There are five different GFF3 file import options; Repeats, Transcript Alignments, Protein Alignments, Gene Predictions, and Other Features (Fig. 13). Each importer will recognize and import certain feature types in the GFF3 file (Table 1). Feature types are listed in column 3 of the GFF3 file. All imported GFF3 data can be viewed in JBrowse, but some of the data can also be used during the annotation process. For example, the repeat data will be available under the Masking step and the transcript data will be available for use to make a gene model consensus. The "GFF3 Files" option (Fig. 13A) will display a list of all GFF3 files that have been uploaded by the user and whether they are use in the current project or other projects. Files that are not in use, can be deleted by the user.
GFF3 Importer | Recognized feature types |
---|---|
Repeats | repeat, repeat_region |
Transcript Alignments | match, match_part |
Protein Alignments | match, match_part |
Gene Predictions | gene (required), transcript, mRNA, CDS, exon, five_prime_UTR, three_prime_UTR |
Other Features | any term in column 3 |
Table 1. GFF3 feature types recognized by the GFF3 importers in GenSAS.
To import a GFF3 file, click on the appropriate importer for the data type you are uploading. Use the "Choose File" option to select a new GFF3 file and then click "Upload"(Fig. 13B). If the GFF3 file has been previously loaded into GenSAS, use the pull-down menu under "GFF3 File" (Fig. 13C) to select the file. Type in a Job Name and click "Import File" and a job will appear in the Job Queue. If you have different GFF3 files to load under the same importer type, you can set-up multiple jobs. Each job uploads a single file, and each job must have an unique name. Please make sure your job names are meaningful so you know what data was imported by that job when viewing the data later in GenSAS.

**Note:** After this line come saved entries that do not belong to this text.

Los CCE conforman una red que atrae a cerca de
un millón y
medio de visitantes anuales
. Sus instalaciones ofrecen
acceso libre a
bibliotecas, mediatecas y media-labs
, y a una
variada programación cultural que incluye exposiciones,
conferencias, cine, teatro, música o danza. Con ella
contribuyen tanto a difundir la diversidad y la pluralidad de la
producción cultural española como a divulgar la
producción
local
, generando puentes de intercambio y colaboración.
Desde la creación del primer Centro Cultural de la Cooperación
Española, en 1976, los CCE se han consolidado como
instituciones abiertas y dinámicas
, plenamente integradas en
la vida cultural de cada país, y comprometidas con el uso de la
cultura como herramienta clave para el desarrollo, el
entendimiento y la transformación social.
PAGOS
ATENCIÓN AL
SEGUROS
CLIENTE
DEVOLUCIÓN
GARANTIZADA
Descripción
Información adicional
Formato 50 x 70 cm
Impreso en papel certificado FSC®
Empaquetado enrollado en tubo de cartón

Figure 13. GFF3 tab in GenSAS.
Once you have submitted the import jobs, GenSAS will process the files and once the jobs are complete, you will be able to open JBrowse and view the data. Open JBrowse by clicking on the "Browser" link in the right hand menu and then click "Open Apollo". When you are done uploading GFF3 files, click "Proceed to next step", which is located near the top of the tab, to move on to the next step of the annotation process.

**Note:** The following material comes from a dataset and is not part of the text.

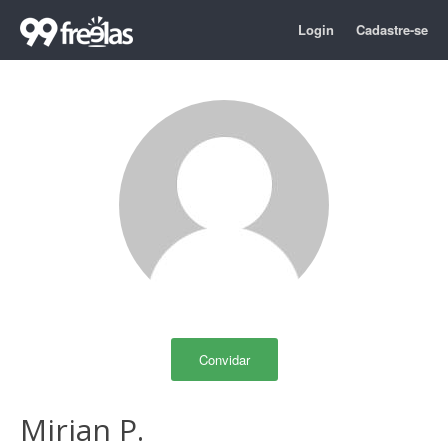
Login
Cadastre-se
Convidar
Mirian P.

If your GFF file is a eukaryote based genome project which also includes chloroplast, mitochondria, plastid, or plasmid DNA as scaffolds please be aware that the gene models for those sequences will not import into JBrowse. For eukaryote projects, GenSAS displays mRNA features in JBrowse/Apollo. These sequences are prokaryotic in origin and usually do not have mRNA features in the annotations.